Here's my attempt using Thomas Wiecki's post as a guide:
import numpy as np
import theano as th
import pymc as pm
import scipy as sp
# Actual data I'm trying to fit
x = np.array([52.08, 58.44, 60.0, 65.0, 65.10, 66.0, 70.0, 87.5, 110.0, 126.0])
y = np.array([0.522, 0.659, 0.462, 0.720, 0.609, 0.696, 0.667, 0.870, 0.889, 0.919])
yerr = np.array([0.104, 0.071, 0.138, 0.035, 0.102, 0.096, 0.136, 0.031, 0.024, 0.035])
th.config.compute_test_value = 'off'
a = th.tensor.dscalar('a')
with pm.Model() as model:
# Priors
alpha = pm.Normal('alpha', mu=0.3, sd=5)
sig_alpha = pm.Normal('sig_alpha', mu=0.03, sd=5)
t_double = pm.Normal('t_double', mu=4, sd=20)
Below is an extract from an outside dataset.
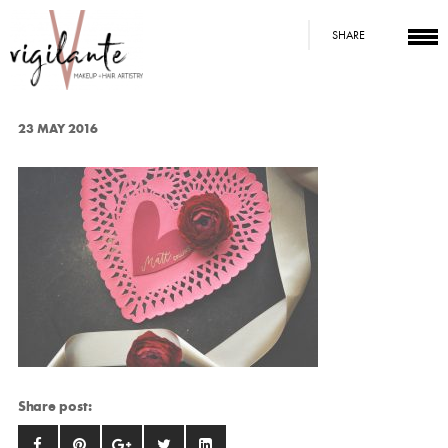
SHARE
23 MAY 2016
Share post:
t_delay = pm.Normal('t_delay', mu=21, sd=20)
nu = pm.Uniform('nu', lower=0, upper=20)
# Some functions needed for calculation of the y estimator
def T(eqd):
doses = np.array([52.08, 58.44, 60.0, 65.0, 65.10,
66.0, 70.0, 87.5, 110.0, 126.0])
tmt_times = np.array([29,29,43,29,36,48,22,11,7,8])
return np.interp(eqd, doses, tmt_times)
def TCP(a):
time = T(x)
BCP = pm.exp(-1E7*pm.exp(-alpha*x*1.2 + 0.69315/t_delay(time-t_double)))
return pm.prod(BCP)
def normpdf(a, alpha, sig_alpha):
return 1./(sig_alpha*pm.sqrt(2.*np.pi))*pm.exp(-pm.sqr(a-alpha)/(2*pm.sqr(sig_alpha)))
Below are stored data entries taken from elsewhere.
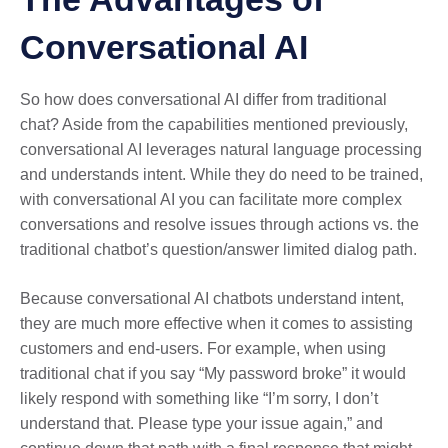
Conversational AI
So how does conversational AI differ from traditional
chat? Aside from the capabilities mentioned previously,
conversational AI leverages natural language processing
and understands intent. While they do need to be trained,
with conversational AI you can facilitate more complex
conversations and resolve issues through actions vs. the
traditional chatbot’s question/answer limited dialog path.
Because conversational AI chatbots understand intent,
they are much more effective when it comes to assisting
customers and end-users. For example, when using
traditional chat if you say “My password broke” it would
likely respond with something like “I’m sorry, I don’t
understand that. Please type your issue again,” and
def normcdf(a, alpha, sig_alpha):
return 1./2.*(1+pm.erf((a-alpha)/(sig_alpha*pm.sqrt(2))))
def integrand(a):
return normpdf(a,alpha,sig_alpha)/(1.-normcdf(0,alpha,sig_alpha))*TCP(a)
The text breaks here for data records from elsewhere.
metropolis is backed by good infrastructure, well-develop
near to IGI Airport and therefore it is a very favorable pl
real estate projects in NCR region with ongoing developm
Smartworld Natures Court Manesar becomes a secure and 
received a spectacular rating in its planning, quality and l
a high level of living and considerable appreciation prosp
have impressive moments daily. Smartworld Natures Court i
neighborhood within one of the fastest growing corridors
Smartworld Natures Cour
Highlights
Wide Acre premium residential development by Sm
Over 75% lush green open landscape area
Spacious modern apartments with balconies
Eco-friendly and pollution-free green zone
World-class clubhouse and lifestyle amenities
func = th.function([a,alpha,sig_alpha,t_double,t_delay], integrand(a))
y_est = sp.integrate.quad(func(a, alpha, sig_alpha,t_double,t_delay), 0, np.inf)[0]
likelihood = pm.T('TCP', mu=y_est, nu=nu, observed=y_tcp)
start = pm.find_MAP()
step = pm.NUTS(state=start)
trace = pm.sample(2000, step, start=start, progressbar=True)
which produces the following message regarding the expression for y_est:
TypeError: ('Bad input argument to theano function with name ":42" at index 0(0-based)', 'Expected an array-like object, but found a Variable: maybe you are trying to call a function on a (possibly shared) variable instead of a numeric array?')
I've overcome various other hurdles to get this far, and this is where I'm stuck. So, provided the answer to my first question is 'yes', then am I on the right track? Any guidance would be helpful!
N.B. Here is a similar question I found, and another.
Disclaimer: I'm very new at this. My only previous experience is successfully reproducing the linear regression example in Thomas' post. I've also successfully run the Theano test suite, so I know it works.
Yes, its possible to make something with a complex or arbitrary likelihood. Though that doesn't seem like what you're doing here. It looks like you have a complex transformation of one variable into another, the integration step.
Your particular exception is that integrate.quad is expecting a numpy array, not a pymc Variable. If you want to do quad within pymc, you'll have to make a custom theano Op (with derivative) for it.